À partir de 2015, as políticas liberais do governo Macri não dão resposta adequada ao tema. Com a economia combalida o governo liberal de Macri força os saldos comerciais com base no aumento das importações, entre 2016 e 2017. As obrigações em moeda estrangeira se ampliam sem que possa ser possível retornar a patamares administráveis.
Uma observação importante é que os preços em moeda doméstica acompanham a necessidade de dólares. Isso ocorre porque os agentes passam a demandar moeda estrangeira para cumprir suas obrigações. Como o Governo sempre pode emitir moeda nacional, passa a fazê-lo sem que seja possível controlar a cotação em relação ao câmbio. Nenhum tipo de ajuste econômico restritivo levará os dólares necessários para a Argentina, pois não há garantia de que o Governo poderá controlar a cotação da moeda estrangeira. A atração de dólares somente pode ocorrer com a liquidação do Estado, seja pagando juros exorbitantes, seja vendendo capital.
Ou seja, por um lado, os saldos comerciais positivos não foram suficientes para diminuir a necessidade de dólares. Mesmo assim, as políticas liberais, principalmente aquelas que estão sendo propostas são ainda piores. Se por um lado não se preocupam com os saldos comerciais, uma vez que planejam abrir ainda mais para a concorrência uma economia que já está em crise, ainda visam ampliar a necessidade de moeda estrangeira.
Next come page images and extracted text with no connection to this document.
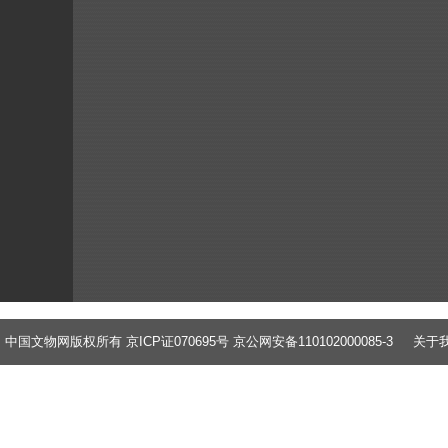
中国文物网版权所有 京ICP证070695号 京公网安备110102000085-3
关于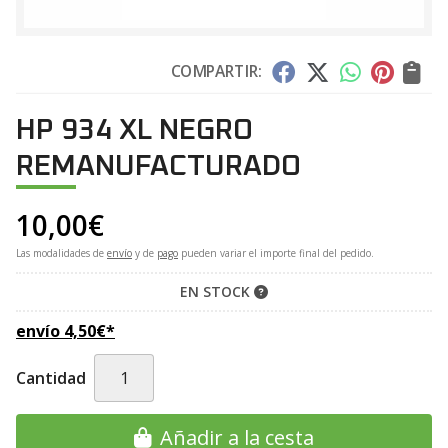
COMPARTIR:
HP 934 XL NEGRO
REMANUFACTURADO
10,00
€
Las modalidades de
envío
y de
pago
pueden variar el importe final del pedido.
EN STOCK
envío
4,50
€
*
Cantidad
Añadir a la cesta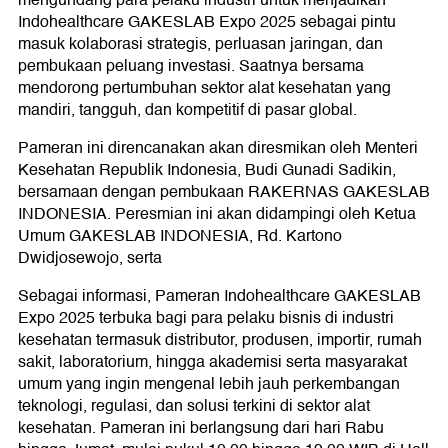
Indohealthcare GAKESLAB Expo 2025 sebagai pintu
masuk kolaborasi strategis, perluasan jaringan, dan
pembukaan peluang investasi. Saatnya bersama
mendorong pertumbuhan sektor alat kesehatan yang
mandiri, tangguh, dan kompetitif di pasar global.
Pameran ini direncanakan akan diresmikan oleh Menteri
Kesehatan Republik Indonesia, Budi Gunadi Sadikin,
bersamaan dengan pembukaan RAKERNAS GAKESLAB
INDONESIA. Peresmian ini akan didampingi oleh Ketua
Umum GAKESLAB INDONESIA, Rd. Kartono
Dwidjosewojo, serta
Sebagai informasi, Pameran Indohealthcare GAKESLAB
Expo 2025 terbuka bagi para pelaku bisnis di industri
kesehatan termasuk distributor, produsen, importir, rumah
sakit, laboratorium, hingga akademisi serta masyarakat
umum yang ingin mengenal lebih jauh perkembangan
teknologi, regulasi, dan solusi terkini di sektor alat
kesehatan. Pameran ini berlangsung dari hari Rabu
Afinal, com a cotação do dólar nas alturas, qualquer investidor pode comprar estatais e empresas argentinas a preços de banana.
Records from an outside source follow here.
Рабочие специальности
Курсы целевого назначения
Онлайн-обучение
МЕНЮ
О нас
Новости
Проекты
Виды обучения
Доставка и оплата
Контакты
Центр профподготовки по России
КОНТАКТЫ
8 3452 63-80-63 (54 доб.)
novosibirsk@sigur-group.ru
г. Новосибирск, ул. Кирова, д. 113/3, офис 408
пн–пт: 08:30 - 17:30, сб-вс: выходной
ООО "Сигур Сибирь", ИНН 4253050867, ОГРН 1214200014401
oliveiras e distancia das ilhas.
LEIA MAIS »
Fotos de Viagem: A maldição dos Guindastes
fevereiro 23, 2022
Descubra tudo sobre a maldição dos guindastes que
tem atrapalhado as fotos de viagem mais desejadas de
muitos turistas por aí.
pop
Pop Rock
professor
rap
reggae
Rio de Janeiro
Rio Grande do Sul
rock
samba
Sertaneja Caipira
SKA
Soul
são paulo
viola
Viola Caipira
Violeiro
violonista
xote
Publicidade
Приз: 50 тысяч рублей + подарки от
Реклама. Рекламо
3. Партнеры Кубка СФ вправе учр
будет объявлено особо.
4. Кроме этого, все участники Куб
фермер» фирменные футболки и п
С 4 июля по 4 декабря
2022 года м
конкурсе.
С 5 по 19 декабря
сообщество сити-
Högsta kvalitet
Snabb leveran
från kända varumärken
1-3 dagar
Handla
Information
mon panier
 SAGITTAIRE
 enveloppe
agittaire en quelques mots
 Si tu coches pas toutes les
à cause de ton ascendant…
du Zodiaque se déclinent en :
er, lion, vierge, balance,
A proposta de dolarização é ainda mais nociva, pois abrir mão da moeda nacional fará com que a moeda estrangeira também seja necessária para transações internas e pagamento de impostos. Assim, a verdadeira austeridade que se deve buscar não é a fiscal com o Estado gastando menos que arrecada, mas a da exposição à necessidade de moeda estrangeira.
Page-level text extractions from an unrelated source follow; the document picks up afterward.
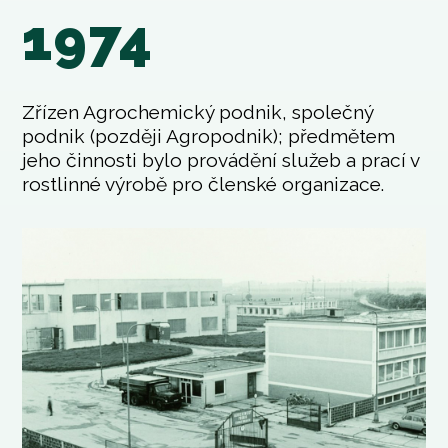
1974
Zřízen Agrochemický podnik, společný
podnik (později Agropodnik); předmětem
jeho činnosti bylo provádění služeb a prací v
rostlinné výrobě pro členské organizace.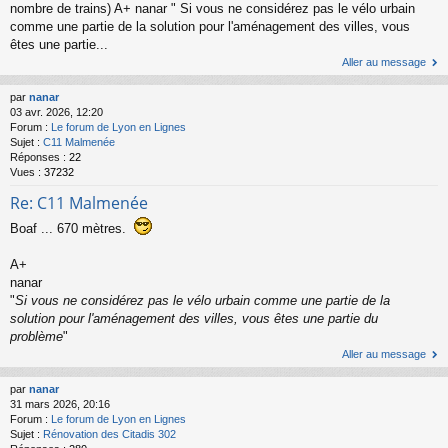
nombre de trains) A+ nanar " Si vous ne considérez pas le vélo urbain
comme une partie de la solution pour l'aménagement des villes, vous
êtes une partie...
Aller au message
par
nanar
03 avr. 2026, 12:20
Forum :
Le forum de Lyon en Lignes
Sujet :
C11 Malmenée
Réponses :
22
Vues :
37232
Re: C11 Malmenée
Boaf ... 670 mètres.
A+
nanar
"
Si vous ne considérez pas le vélo urbain comme une partie de la
solution pour l'aménagement des villes, vous êtes une partie du
problème
"
Aller au message
par
nanar
31 mars 2026, 20:16
Forum :
Le forum de Lyon en Lignes
Sujet :
Rénovation des Citadis 302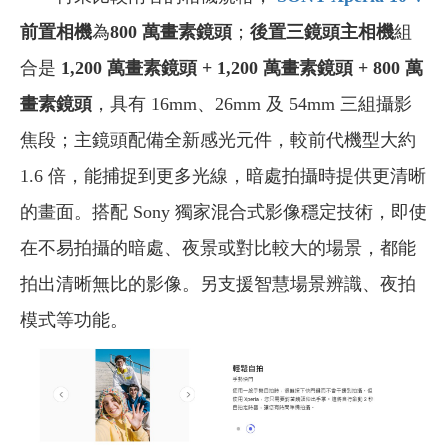
前置相機
為
800 萬畫素鏡頭
；
後置三鏡頭主相機
組
合是
1,200 萬畫素鏡頭 + 1,200 萬畫素鏡頭 + 800 萬
畫素鏡頭
，具有 16mm、26mm 及 54mm 三組攝影
焦段；主鏡頭配備全新感光元件，較前代機型大約
1.6 倍，能捕捉到更多光線，暗處拍攝時提供更清晰
的畫面。搭配 Sony 獨家混合式影像穩定技術，即使
在不易拍攝的暗處、夜景或對比較大的場景，都能
拍出清晰無比的影像。另支援智慧場景辨識、夜拍
模式等功能。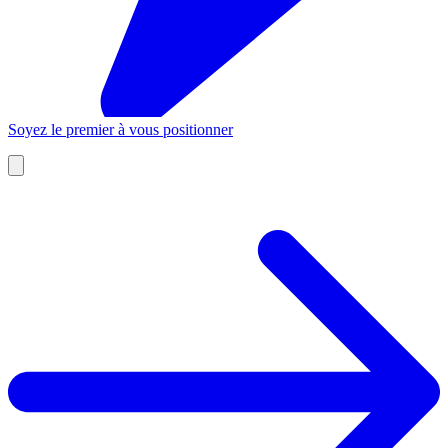
Soyez le premier à vous positionner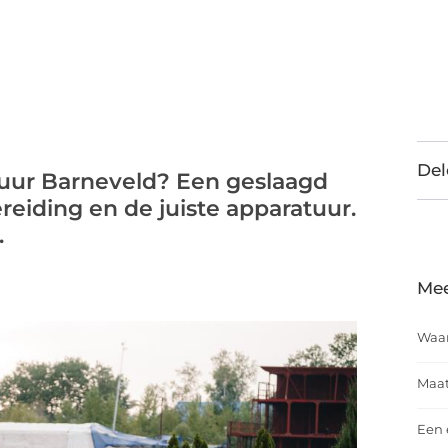
Del
uur Barneveld? Een geslaagd
ereiding en de juiste apparatuur.
.
Mee
Waar
Maat
Een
Por fim cabem algumas observações sobre o Brasil. No nosso caso, a situação não é tão ruim pois temos a 7ª maior reserva cambial do mundo (US$ 346 bilhões). As privatizações da área do petróleo já estão cobrando seus preços (literalmente) com refinarias privadas vendendo seus produtos a valores 23% maiores que a Petrobrás. Além disso, a privatização da Eletrobrás ainda não deu todos os seus frutos no que se refere ao envio de dólares ao exterior.
Mas mantendo as referências de viagem no tempo, outro filme que nos ocorre é Lapso do Tempo (2014). Nesse caso, colegas de quarto descobrem o cadáver de um cientista que criou uma máquina que fotografava o local com 24 horas de antecedência. Decidem lucrar com a história, mas no final acabam imersos em eventos perturbadores em que preveem seu próprio destino trágico. Estas referências logo vêm à cabeça quando vemos as propostas liberais.
Com certeza o futuro argentino era o que deveria se esperar da política liberal aloprada de Paulo Guedes. Mesmo assim, caso o Governo Lula não trabalhe para diminuir a necessidade de dólares também é o que nos espera. Queiramos nós não estarmos olhando para o Brasil de anos futuros.